WHAT YOU NEED TO DO:
(a) Summarize the passage on database design in two sentences.
(b) The passage on database design describes what the Customer table holds. List every value it names for that table.

SUPPLIED PASSAGE:
=== Section Start ===

If you work on larger applications, you might have business requirements that you need to follow. Some developers provide a simple technical document that you then turn into a database design.
Something to remember when you create your tables is that data should only be recorded once. This is important for data integrity. We mentioned in the previous section on "what not to do" that storing data in multiple locations harms your data integrity. For instance, let's say you have a Customer table and store an address, but you also store the address in the Order table. You duplicate the location of the customer's address and risk accidentally updating it in one table but not the other. You also put an unnecessary load on the database, because it needs to update multiple tables for each address update.
Your tables should also make sense for your application. Each component of the application should match up with one or more tables. You'll later learn how to query this information, but your tables should be logically linked to application components. Remember that database tables are the back-end power for your applications.
After you determine the tables that you need, it's time to get more granular. Remember, a table can be visualized as a spreadsheet. Each table would be your spreadsheet, but now you need to set up your columns. Columns are sometimes referred to as "fields" in database design. These fields determine what values are stored in the table. Just like tables, field names should make logical sense when you determine data for each field.
For instance, you probably set up a Customer table. The Customer table holds the customer's first name, last name, address, phone number, and zip code. Each of these values would be a field or column in your table.
As you determine fields for your tables, you also need to consider relationships. MySQL is a relational database, which means that tables are linked using foreign keys. Foreign keys are fields that hold the relational data. For instance, suppose you have a Customer and Order table. You need a way to link these two tables. The Order table would contain the Customer ID for each order record.
In the "what not to do" section, we mentioned primary keys. A primary key is a unique ID for the record. MySQL has an auto-incrementing numerical column option that lets you create a unique key automatically with each record, but many database designers are against this type of design. Instead, they prefer designers to use composite keys if there is not one unique column. A social security number is a unique ID, but not every company needs to store a social security. Composite keys combine at least two columns and use the combination as a unique primary key.
New designers sometimes get confused with which table should contain the foreign key. You might make the mistake of putting the order ID in the customer record, but think about data integrity and the number of customer records you would have versus order records. You only need one customer record, but a customer can have several orders. If you put the order ID in the customer table, you'd need several customer records to account for each order. This means you'd duplicate the data, and database design must focus on storing data once.
This type of relationship is called a one-to-many relationship. You have one customer record, and then a customer can have many orders. This is how you think about table design. Each order can have several products, but only one order can have one return. When there is only one record that can only have a relationship with one other record in another table, this is called a one-to-one relationship.
There are three types of relationships you'll need to know:
Many-to-many relationships are when database design gets tricky. This relationship introduces the concept of normalization. Normalization is the process of structuring your table design and relationships to limit data duplication. It ensures that data is only stored once between tables, but in our example, an Order can be associated with many products, and products can be associated with many orders. This is a many-to-many relationship.
Many-to-many relationships use an intermediate container table. Let's use the Order and Product table. Since this is a many-to-many relationship, you want to normalize the information. You create an intermediate table that contains the primary key from the Order table, and then the primary key from the Product table. Instead of duplicating your data in the Order and Product table, you use this intermediate table to link records and keep data from being duplicated.
Normalization is a difficult concept to master until you start designing tables. When you start to understand the way data is stored and queried, you will better understand normalization. Normalization has several sections of rules. If your database design follows the first set of rules, it's said to be first normal form. If it follows section two, it's said to be second normal form.

=== Section End ===

RECORD EXCERPTS:
=== Section Start ===

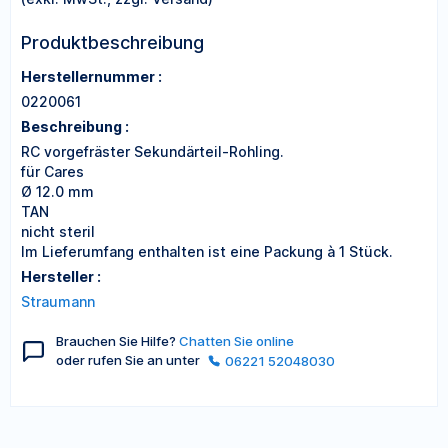
Produktbeschreibung
Herstellernummer :
0220061
Beschreibung :
RC vorgefräster Sekundärteil-Rohling.
für Cares
Ø 12.0 mm
TAN
nicht steril
Im Lieferumfang enthalten ist eine Packung à 1 Stück.
Hersteller :
Straumann
Brauchen Sie Hilfe?
Chatten Sie online
oder rufen Sie an unter
06221 52048030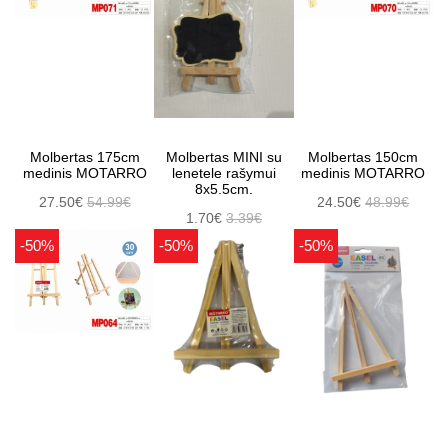
Molbertas 175cm
Molbertas MINI su
Molbertas 150cm
medinis MOTARRO
lenetele rašymui
medinis MOTARRO
8x5.5cm.
27.50€
54.99€
24.50€
48.99€
1.70€
3.39€
-50%
-50%
-50%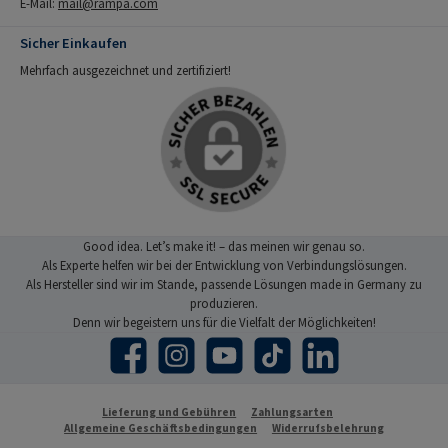
E-Mail:
mail@rampa.com
Sicher Einkaufen
Mehrfach ausgezeichnet und zertifiziert!
Good idea. Let’s make it! – das meinen wir genau so.
Als Experte helfen wir bei der Entwicklung von Verbindungslösungen.
Als Hersteller sind wir im Stande, passende Lösungen made in Germany zu
produzieren.
Denn wir begeistern uns für die Vielfalt der Möglichkeiten!
Facebook
Instagram
YouTube
TikTok
LinkedIn
Lieferung und Gebühren
Zahlungsarten
Allgemeine Geschäftsbedingungen
Widerrufsbelehrung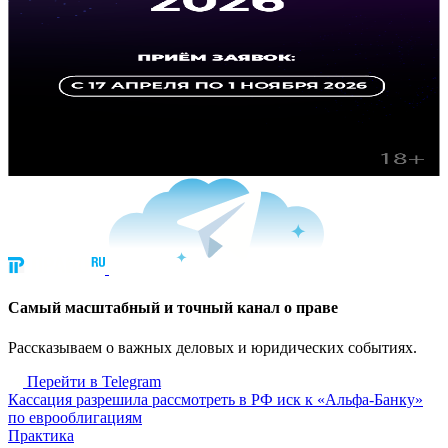
Cамый масштабный и точный канал о праве
Рассказываем о важных деловых и юридических событиях.
Перейти в Telegram
Кассация разрешила рассмотреть в РФ иск к «Альфа-Банку»
по еврооблигациям
Практика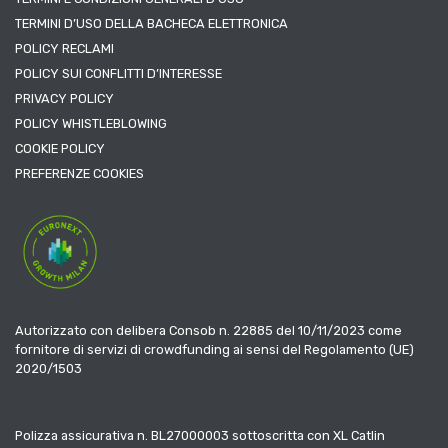
TERMINI D’USO DELLA BACHECA ELETTRONICA
POLICY RECLAMI
POLICY SUI CONFLITTI D’INTERESSE
PRIVACY POLICY
POLICY WHISTLEBLOWING
COOKIE POLICY
PREFERENZE COOKIES
Autorizzato con delibera Consob n. 22885 del 10/11/2023 come
fornitore di servizi di crowdfunding ai sensi del Regolamento (UE)
2020/1503
Polizza assicurativa n. BL27000003 sottoscritta con XL Catlin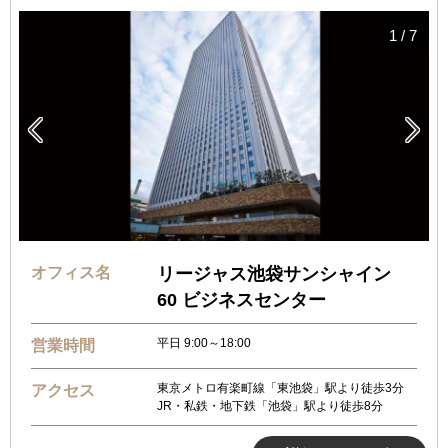
1
/
7


オフィス名
リージャス池袋サンシャイン
60 ビジネスセンター
平日 9:00～18:00
営業時間
東京メトロ有楽町線「東池袋」駅より徒歩3分
アクセス
JR・私鉄・地下鉄「池袋」駅より徒歩8分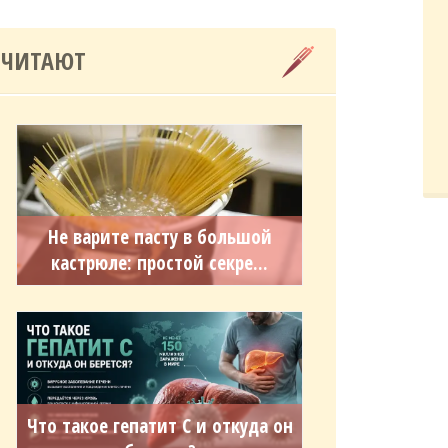
 ЧИТАЮТ
Не варите пасту в большой
кастрюле: простой секре...
Что такое гепатит С и откуда он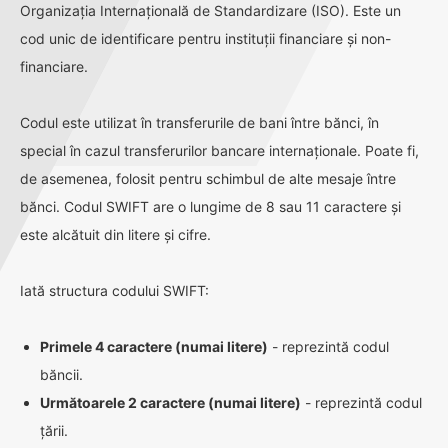
Organizația Internațională de Standardizare (ISO). Este un
cod unic de identificare pentru instituții financiare și non-
financiare.
Codul este utilizat în transferurile de bani între bănci, în
special în cazul transferurilor bancare internaționale. Poate fi,
de asemenea, folosit pentru schimbul de alte mesaje între
bănci. Codul SWIFT are o lungime de 8 sau 11 caractere și
este alcătuit din litere și cifre.
Iată structura codului SWIFT:
Primele 4 caractere (numai litere)
- reprezintă codul
băncii.
Următoarele 2 caractere (numai litere)
- reprezintă codul
țării.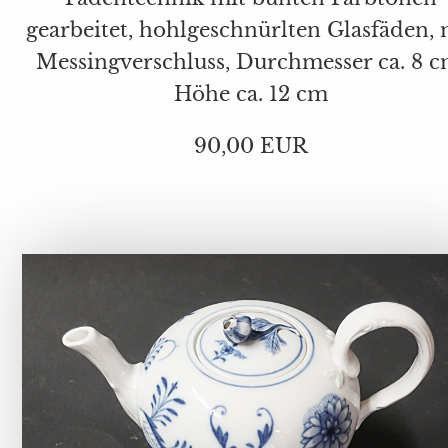
gearbeitet, hohlgeschnürlten Glasfäden, mit
Messingverschluss, Durchmesser ca. 8 cm,
Höhe ca. 12 cm
90,00 EUR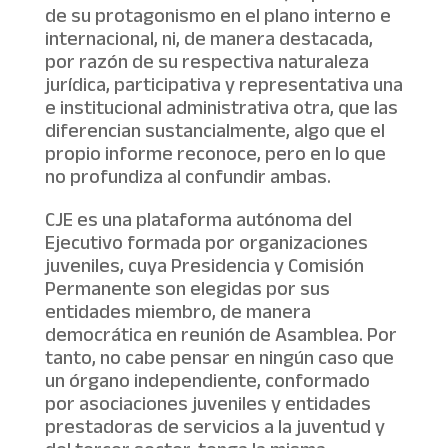
de su protagonismo en el plano interno e
internacional, ni, de manera destacada,
por razón de su respectiva naturaleza
jurídica, participativa y representativa una
e institucional administrativa otra, que las
diferencian sustancialmente, algo que el
propio informe reconoce, pero en lo que
no profundiza al confundir ambas.
CJE es una plataforma autónoma del
Ejecutivo formada por organizaciones
juveniles, cuya Presidencia y Comisión
Permanente son elegidas por sus
entidades miembro, de manera
democrática en reunión de Asamblea. Por
tanto, no cabe pensar en ningún caso que
un órgano independiente, conformado
por asociaciones juveniles y entidades
prestadoras de servicios a la juventud y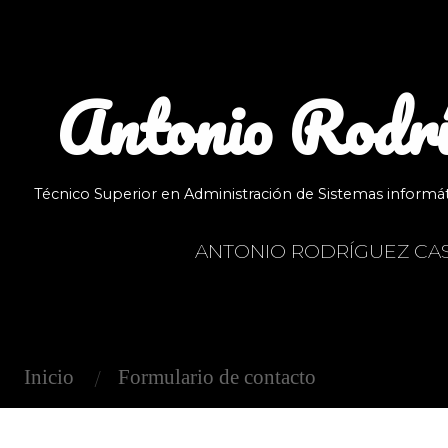
Saltar
al
contenido
Antonio Rodrí
Técnico Superior en Administración de Sistemas informátic
ANTONIO RODRÍGUEZ CAS
Inicio
Formulario de contacto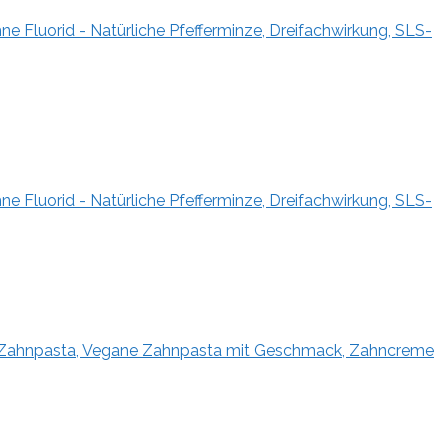
 Fluorid - Natürliche Pfefferminze, Dreifachwirkung, SLS-
 Fluorid - Natürliche Pfefferminze, Dreifachwirkung, SLS-
ahnpasta, Vegane Zahnpasta mit Geschmack, Zahncreme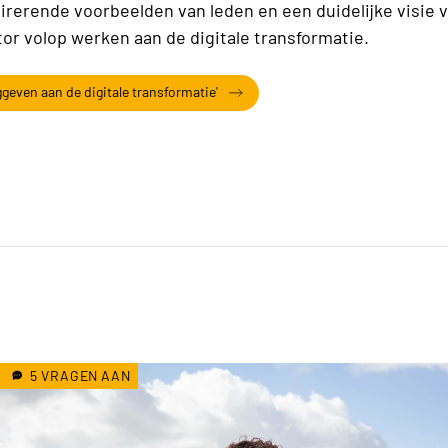
rerende voorbeelden van leden en een duidelijke visie 
tor volop werken aan de digitale transformatie.
geven aan de digitale transformatie'
5 VRAGEN AAN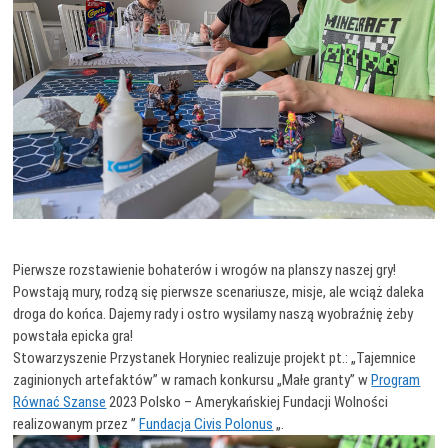
Pierwsze rozstawienie bohaterów i wrogów na planszy naszej gry!
Powstają mury, rodzą się pierwsze scenariusze, misje, ale wciąż daleka
droga do końca. Dajemy rady i ostro wysilamy naszą wyobraźnię żeby
powstała epicka gra!
Stowarzyszenie Przystanek Horyniec realizuje projekt pt.: „Tajemnice
zaginionych artefaktów” w ramach konkursu „Małe granty” w
Program
Równać Szanse
2023 Polsko – Amerykańskiej Fundacji Wolności
realizowanym przez ”
Fundacja Civis Polonus
„.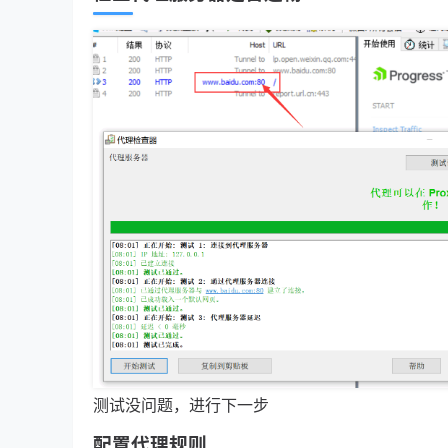
测试没问题，进行下一步
配置代理规则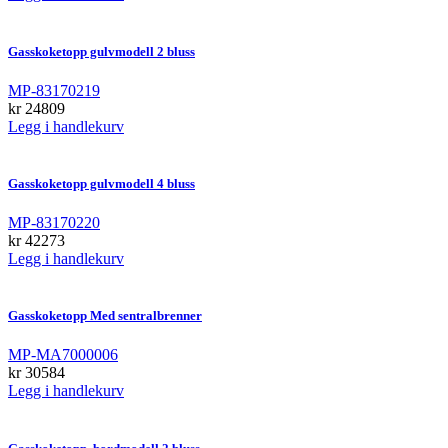
Gasskoketopp gulvmodell 2 bluss
MP-83170219
kr
24809
Legg i handlekurv
Gasskoketopp gulvmodell 4 bluss
MP-83170220
kr
42273
Legg i handlekurv
Gasskoketopp Med sentralbrenner
MP-MA7000006
kr
30584
Legg i handlekurv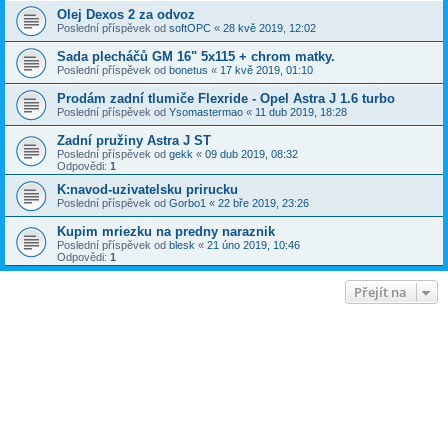
Olej Dexos 2 za odvoz
Poslední příspěvek od
softOPC
«
28 kvě 2019, 12:02
Sada plecháčů GM 16" 5x115 + chrom matky.
Poslední příspěvek od
bonetus
«
17 kvě 2019, 01:10
Prodám zadní tlumiče Flexride - Opel Astra J 1.6 turbo
Poslední příspěvek od
Ysomastermao
«
11 dub 2019, 18:28
Zadní pružiny Astra J ST
Poslední příspěvek od
gekk
«
09 dub 2019, 08:32
Odpovědi:
1
K:navod-uzivatelsku prirucku
Poslední příspěvek od
Gorbo1
«
22 bře 2019, 23:26
Kupim mriezku na predny naraznik
Poslední příspěvek od
blesk
«
21 úno 2019, 10:46
Odpovědi:
1
Přejít na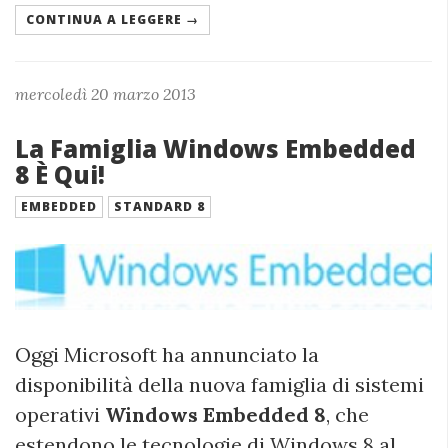
CONTINUA A LEGGERE →
mercoledì 20 marzo 2013
La Famiglia Windows Embedded
8 È Qui!
EMBEDDED
STANDARD 8
Oggi Microsoft ha annunciato la
disponibilità della nuova famiglia di sistemi
operativi
Windows Embedded 8
, che
estendono le tecnologie di Windows 8 al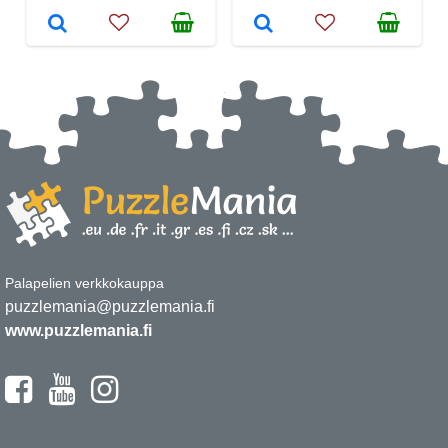
Palapelien verkkokauppa
puzzlemania@puzzlemania.fi
www.puzzlemania.fi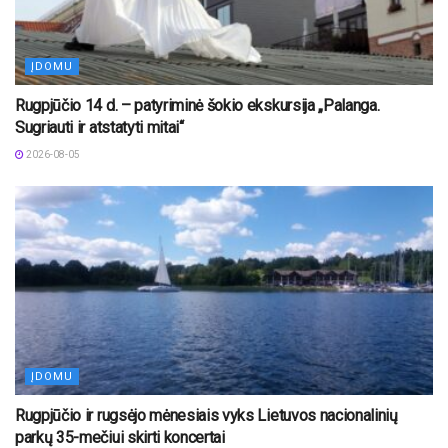
ĮDOMU
Rugpjūčio 14 d. – patyriminė šokio ekskursija „Palanga.
Sugriauti ir atstatyti mitai“
2026-08-05
ĮDOMU
Rugpjūčio ir rugsėjo mėnesiais vyks Lietuvos nacionalinių
parkų 35-mečiui skirti koncertai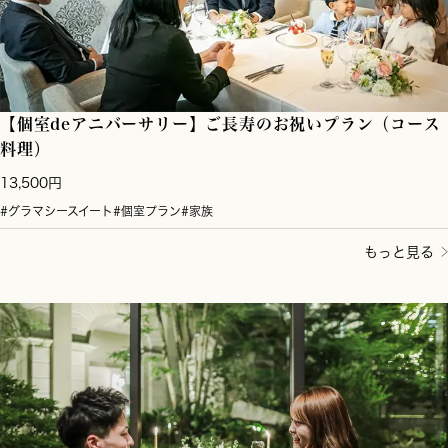
【個室deアニバーサリー】ご長寿のお祝いプラン（コース
料理）
13,500円
#グラマシースイート
#個室プラン
#家族
もっと見る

=== Section End ===

TASK RESULTS:
(a) Data in a database should be recorded only once, and tables should match the application's components and be divided into fields that determine what values they store. Each record gets a unique primary key, and tables are linked by foreign keys in one-to-one, one-to-many, or many-to-many relationships; a many-to-many relationship is normalized with an intermediate table that holds the primary keys of both linked tables.

(b)
- first name
- last name
- address
- phone number
- zip code